On the night of 10 March 1918, the wind came off the Coral Sea and did not stop. By morning, the Hull River Aboriginal Settlement was gone — its buildings flattened, its people scattered among the broken trees, many of them dead. This was the country of the Djiru, a stretch of palm-fringed beach the maps now call Mission Beach. Four years earlier the Queensland government had turned it into a reserve, a place where Aboriginal people from across the region were gathered, counted, and controlled in the name of their own "protection." The cyclone ended the settlement in a single night. What it could not end was already underway: the removal of these people from the land that had held them for thousands of years.
Long before any reserve, this coast belonged to the Djiru, a Dyirbal-speaking people kin to the Girramay, Gulngay, and other groups of the Tully and Murray river country. They had lived here for countless generations, reading the rainforest and the reef, when the first European navigators charted the islands offshore and bêche-de-mer fishing boats began working the waters. White settlers reached the beaches in 1882; timber-cutters camped here, sometimes trading tobacco or tools for Aboriginal labour. By the time the settlement opened, the disruption was already severe — disease, displacement, and violence had thinned the Djiru population, and many who survived had moved away. Perhaps a fifth of the original people remained in their own country.
The settlement opened in 1914 under Superintendent John Martin Kenny, a former Native Police officer, and at its height held up to four hundred residents. The word the government used was "protection," but the reserve was also a tool of discipline and removal: Aboriginal people from the surrounding districts were brought here whether they wished to come or not, their movements and their lives placed under the control of a single white official. It was one node in a vast system that, across Australia, separated families, suppressed languages, and treated sovereign peoples as wards of the state. The humpies of the Djiru still stood along the shore, but the authority over this coast no longer lay with the people who belonged to it.
The storm that struck on 10 March 1918 was one of the deadliest in Australian history. Near Innisfail to the north, winds may have exceeded 240 kilometres an hour. The eye passed close to the settlement late that evening, and a storm surge — by some accounts nearly four metres high — swept across the low coast, dragging people out to sea. Superintendent Kenny and his daughter were among those killed by flying debris; so were many Aboriginal residents whose names the sketchy records never preserved. Across the wider district the cyclone killed dozens — thirty-seven in Innisfail alone, with estimates for the whole region running past a hundred. A rescue ship, the *Innisfail*, battled north from Townsville through swollen rivers and shattered forest to reach the dead and the injured. The survivors who remained at the settlement salvaged what food they could from the wreckage.

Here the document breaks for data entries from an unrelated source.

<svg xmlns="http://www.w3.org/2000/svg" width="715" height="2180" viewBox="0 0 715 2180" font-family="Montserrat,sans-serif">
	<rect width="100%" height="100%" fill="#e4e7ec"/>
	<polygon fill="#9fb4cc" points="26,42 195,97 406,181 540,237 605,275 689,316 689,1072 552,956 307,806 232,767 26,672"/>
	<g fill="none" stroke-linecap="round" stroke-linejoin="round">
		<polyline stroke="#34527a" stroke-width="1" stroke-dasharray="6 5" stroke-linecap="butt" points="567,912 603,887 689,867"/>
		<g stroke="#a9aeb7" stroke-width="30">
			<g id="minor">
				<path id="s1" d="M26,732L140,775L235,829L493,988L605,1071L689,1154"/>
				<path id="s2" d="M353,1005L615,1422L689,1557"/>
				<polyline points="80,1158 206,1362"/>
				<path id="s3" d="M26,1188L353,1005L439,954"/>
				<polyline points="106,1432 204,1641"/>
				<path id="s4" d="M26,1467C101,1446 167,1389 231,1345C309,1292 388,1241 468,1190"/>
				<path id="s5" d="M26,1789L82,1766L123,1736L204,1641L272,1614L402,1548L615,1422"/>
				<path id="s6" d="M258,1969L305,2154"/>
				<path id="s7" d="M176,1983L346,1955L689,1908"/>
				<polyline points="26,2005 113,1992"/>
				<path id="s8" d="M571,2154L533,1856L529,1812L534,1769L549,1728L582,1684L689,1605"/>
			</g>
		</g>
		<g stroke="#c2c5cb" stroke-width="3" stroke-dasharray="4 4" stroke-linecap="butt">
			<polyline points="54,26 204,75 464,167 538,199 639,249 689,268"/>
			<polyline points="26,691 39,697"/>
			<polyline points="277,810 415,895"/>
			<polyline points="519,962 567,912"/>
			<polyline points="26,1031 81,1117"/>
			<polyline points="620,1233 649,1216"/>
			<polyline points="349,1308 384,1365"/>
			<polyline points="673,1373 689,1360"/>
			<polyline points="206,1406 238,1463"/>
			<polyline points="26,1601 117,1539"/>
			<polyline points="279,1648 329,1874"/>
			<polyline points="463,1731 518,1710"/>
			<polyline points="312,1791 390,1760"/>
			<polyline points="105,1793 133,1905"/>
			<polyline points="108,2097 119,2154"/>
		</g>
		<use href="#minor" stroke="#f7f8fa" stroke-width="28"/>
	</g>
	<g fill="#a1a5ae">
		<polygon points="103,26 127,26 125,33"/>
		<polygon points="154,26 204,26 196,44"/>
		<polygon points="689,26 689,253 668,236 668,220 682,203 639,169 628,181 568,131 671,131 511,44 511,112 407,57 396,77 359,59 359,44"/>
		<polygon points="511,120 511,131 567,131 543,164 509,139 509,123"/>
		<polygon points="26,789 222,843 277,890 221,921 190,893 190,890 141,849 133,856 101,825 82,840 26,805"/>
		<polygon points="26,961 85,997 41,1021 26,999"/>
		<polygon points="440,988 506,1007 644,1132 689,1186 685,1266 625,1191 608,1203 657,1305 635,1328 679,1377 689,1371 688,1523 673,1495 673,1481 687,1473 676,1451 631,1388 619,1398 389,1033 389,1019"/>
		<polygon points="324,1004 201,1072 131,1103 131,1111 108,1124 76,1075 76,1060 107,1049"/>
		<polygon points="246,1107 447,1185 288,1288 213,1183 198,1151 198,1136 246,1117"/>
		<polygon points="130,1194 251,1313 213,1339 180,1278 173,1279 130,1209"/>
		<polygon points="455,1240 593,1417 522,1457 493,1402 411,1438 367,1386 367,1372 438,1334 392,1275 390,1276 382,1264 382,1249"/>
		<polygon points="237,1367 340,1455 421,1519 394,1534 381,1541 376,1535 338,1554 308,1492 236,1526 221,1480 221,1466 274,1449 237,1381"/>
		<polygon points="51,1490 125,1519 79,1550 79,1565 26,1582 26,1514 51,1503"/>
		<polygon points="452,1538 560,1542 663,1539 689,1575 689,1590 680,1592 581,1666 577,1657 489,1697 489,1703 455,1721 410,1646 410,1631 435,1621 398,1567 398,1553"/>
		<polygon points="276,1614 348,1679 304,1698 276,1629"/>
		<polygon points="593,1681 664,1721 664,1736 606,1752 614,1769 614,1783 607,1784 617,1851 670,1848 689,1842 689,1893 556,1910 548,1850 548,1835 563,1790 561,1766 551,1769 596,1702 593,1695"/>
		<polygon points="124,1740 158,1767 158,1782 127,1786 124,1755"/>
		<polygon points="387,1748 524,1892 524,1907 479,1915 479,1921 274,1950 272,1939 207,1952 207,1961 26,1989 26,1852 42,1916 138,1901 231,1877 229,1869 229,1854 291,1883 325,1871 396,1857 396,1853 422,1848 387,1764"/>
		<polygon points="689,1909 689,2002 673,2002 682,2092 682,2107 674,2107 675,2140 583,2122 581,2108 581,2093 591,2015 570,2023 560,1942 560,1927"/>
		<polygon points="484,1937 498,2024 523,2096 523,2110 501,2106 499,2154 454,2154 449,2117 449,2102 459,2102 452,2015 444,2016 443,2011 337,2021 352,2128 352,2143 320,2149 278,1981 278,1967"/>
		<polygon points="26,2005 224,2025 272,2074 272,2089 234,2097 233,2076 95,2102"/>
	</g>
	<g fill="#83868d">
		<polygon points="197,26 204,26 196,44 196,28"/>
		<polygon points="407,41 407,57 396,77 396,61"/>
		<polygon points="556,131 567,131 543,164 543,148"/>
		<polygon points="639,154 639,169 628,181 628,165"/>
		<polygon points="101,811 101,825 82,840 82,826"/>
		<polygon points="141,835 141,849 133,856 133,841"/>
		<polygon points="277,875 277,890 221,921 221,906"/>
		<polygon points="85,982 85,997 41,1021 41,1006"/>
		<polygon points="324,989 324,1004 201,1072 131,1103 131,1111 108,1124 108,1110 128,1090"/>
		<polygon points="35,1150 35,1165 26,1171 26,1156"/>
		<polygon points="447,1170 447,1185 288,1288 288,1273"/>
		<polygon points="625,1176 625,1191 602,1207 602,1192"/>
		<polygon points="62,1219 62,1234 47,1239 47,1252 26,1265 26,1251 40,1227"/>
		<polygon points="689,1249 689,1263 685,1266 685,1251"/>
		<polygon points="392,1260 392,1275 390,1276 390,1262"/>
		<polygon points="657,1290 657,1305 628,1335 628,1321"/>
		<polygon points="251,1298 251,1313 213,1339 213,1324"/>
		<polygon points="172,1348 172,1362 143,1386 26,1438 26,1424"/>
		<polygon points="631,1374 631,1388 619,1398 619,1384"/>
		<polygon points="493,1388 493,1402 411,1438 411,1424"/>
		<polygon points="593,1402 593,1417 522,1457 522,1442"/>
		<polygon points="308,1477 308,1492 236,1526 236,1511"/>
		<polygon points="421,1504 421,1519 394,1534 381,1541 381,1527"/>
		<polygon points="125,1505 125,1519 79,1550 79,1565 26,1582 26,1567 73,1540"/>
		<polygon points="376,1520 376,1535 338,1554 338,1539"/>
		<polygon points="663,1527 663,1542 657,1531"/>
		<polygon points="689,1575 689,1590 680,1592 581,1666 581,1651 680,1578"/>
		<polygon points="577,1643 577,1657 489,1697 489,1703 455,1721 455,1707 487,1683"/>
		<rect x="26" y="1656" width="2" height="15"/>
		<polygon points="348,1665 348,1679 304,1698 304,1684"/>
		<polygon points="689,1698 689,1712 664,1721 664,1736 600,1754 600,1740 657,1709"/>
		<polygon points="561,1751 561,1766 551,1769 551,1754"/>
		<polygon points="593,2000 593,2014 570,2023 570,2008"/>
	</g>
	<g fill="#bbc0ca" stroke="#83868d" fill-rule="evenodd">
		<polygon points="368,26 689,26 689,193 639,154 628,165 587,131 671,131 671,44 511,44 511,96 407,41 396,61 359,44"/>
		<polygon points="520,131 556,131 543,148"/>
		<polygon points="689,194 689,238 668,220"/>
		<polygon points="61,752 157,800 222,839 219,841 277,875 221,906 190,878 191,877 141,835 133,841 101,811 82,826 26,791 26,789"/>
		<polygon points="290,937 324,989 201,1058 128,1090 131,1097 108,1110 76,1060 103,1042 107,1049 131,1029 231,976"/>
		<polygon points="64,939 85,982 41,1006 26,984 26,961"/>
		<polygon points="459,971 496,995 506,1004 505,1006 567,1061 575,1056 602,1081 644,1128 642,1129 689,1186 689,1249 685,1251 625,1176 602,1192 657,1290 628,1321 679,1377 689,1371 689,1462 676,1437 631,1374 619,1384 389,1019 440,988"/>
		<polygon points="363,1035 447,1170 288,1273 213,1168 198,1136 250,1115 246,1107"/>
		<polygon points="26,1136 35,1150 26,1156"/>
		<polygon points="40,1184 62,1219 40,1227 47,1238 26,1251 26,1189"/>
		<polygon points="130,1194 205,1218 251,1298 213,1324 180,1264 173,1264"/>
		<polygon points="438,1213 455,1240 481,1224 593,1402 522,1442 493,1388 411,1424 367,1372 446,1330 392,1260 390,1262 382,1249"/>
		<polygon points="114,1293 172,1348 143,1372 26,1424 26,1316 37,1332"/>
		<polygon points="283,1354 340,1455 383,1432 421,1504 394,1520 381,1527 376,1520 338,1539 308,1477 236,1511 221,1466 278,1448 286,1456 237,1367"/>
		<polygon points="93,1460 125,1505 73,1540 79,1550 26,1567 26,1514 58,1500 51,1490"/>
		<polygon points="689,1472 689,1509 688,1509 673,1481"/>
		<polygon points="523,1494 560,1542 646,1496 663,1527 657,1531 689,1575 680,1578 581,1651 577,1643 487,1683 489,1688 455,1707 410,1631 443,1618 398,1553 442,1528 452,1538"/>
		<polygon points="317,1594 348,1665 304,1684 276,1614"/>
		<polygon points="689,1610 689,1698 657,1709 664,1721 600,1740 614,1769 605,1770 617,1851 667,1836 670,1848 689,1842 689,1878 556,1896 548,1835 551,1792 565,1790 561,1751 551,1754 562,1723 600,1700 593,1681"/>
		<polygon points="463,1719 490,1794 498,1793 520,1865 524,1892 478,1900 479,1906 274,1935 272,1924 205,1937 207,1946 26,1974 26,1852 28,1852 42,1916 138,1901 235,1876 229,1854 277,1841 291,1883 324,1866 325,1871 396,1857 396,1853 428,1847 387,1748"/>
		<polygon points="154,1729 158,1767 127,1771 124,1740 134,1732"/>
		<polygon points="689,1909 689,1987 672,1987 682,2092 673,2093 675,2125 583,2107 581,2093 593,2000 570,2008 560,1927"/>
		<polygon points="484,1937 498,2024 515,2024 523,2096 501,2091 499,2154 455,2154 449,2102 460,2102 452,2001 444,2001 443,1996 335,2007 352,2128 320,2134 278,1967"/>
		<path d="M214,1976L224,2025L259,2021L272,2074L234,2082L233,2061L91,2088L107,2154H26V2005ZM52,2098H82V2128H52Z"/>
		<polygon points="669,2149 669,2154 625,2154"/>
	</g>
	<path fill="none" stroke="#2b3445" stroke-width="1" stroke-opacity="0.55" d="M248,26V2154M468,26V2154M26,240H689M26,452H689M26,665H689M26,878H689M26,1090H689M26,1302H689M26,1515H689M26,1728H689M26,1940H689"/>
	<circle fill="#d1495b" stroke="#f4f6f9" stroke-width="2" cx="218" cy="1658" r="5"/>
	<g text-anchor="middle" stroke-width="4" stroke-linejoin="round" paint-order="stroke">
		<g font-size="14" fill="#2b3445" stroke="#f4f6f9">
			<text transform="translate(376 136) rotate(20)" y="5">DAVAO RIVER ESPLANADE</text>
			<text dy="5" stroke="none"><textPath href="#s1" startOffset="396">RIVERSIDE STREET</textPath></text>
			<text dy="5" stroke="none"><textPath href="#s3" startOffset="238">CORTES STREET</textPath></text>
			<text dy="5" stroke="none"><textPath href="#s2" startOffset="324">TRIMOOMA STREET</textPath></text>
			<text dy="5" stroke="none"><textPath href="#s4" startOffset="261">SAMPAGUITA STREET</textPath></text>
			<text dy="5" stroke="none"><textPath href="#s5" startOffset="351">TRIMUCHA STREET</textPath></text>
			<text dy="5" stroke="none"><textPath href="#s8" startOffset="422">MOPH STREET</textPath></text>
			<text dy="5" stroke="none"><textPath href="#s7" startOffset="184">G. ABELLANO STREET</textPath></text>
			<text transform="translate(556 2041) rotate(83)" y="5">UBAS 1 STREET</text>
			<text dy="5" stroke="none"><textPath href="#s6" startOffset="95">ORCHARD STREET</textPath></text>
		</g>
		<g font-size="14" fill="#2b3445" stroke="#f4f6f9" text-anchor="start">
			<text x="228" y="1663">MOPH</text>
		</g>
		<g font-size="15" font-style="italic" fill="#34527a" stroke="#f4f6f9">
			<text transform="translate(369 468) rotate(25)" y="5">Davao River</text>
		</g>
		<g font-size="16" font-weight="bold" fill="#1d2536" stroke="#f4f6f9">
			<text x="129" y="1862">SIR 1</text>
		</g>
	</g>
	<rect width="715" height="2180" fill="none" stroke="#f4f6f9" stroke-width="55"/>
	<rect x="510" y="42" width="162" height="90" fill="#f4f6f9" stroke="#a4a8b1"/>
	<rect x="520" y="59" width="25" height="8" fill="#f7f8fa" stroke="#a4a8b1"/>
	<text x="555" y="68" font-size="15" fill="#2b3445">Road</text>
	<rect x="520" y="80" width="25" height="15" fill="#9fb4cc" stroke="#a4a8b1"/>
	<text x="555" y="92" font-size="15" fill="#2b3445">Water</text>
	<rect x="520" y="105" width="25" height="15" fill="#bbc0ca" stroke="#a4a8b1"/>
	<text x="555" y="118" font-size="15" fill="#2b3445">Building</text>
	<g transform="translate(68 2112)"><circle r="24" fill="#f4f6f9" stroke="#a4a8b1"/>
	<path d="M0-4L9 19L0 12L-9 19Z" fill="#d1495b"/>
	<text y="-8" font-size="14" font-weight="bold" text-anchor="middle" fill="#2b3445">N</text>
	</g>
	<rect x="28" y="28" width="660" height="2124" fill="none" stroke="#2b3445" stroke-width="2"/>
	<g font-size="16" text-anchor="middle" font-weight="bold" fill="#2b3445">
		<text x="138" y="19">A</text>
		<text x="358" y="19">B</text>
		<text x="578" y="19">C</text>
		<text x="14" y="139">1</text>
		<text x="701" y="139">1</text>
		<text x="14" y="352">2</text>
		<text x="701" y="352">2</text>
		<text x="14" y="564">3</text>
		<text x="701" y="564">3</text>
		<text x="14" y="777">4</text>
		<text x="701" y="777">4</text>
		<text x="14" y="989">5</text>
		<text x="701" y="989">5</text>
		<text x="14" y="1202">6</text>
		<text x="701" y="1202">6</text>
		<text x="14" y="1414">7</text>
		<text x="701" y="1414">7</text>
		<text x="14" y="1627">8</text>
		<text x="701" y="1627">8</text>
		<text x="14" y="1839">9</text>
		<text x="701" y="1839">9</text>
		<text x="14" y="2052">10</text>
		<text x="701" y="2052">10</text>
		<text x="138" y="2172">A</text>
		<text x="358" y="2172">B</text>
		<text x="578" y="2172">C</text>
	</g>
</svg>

The cyclone did not scatter the survivors so much as deliver them into a harder confinement. A government inspector recommended a new reserve on Great Palm Island, sixty kilometres out from Townsville, and from June 1918 the Hull River people were taken there — along with others rounded up by police in the bush around Tully and Cardwell. Palm Island would become one of the most notorious reserves in the country, a place used to punish and isolate Aboriginal people from across Queensland. For the Djiru, it meant the sea between themselves and home. The settlement site was abandoned; white settlers surveyed a town here in 1939, calling it Kenny before it became South Mission Beach in 1963. A century after the storm, on 10 March 2018, the Mija Memorial was unveiled to honour those who died — and to keep their story from being washed away with the rest.
The former settlement lies at 17.87°S, 146.11°E, on the coast at South Mission Beach in Far North Queensland, framed by rainforest hills and looking out toward Dunk Island and the Family Islands offshore. From the air, the green wedge of the Hull River National Park and the long pale beaches mark the spot. Nearest airfields are Innisfail (YIFL) roughly 50 km north-west and Cairns International (YBCS) about 130 km north. The wet season (December–April) brings the heavy cloud and cyclonic systems that shaped this history; visibility is best in the dry winter months. Fly with respect for a place of mourning — this is a site where people died and from which a people were taken.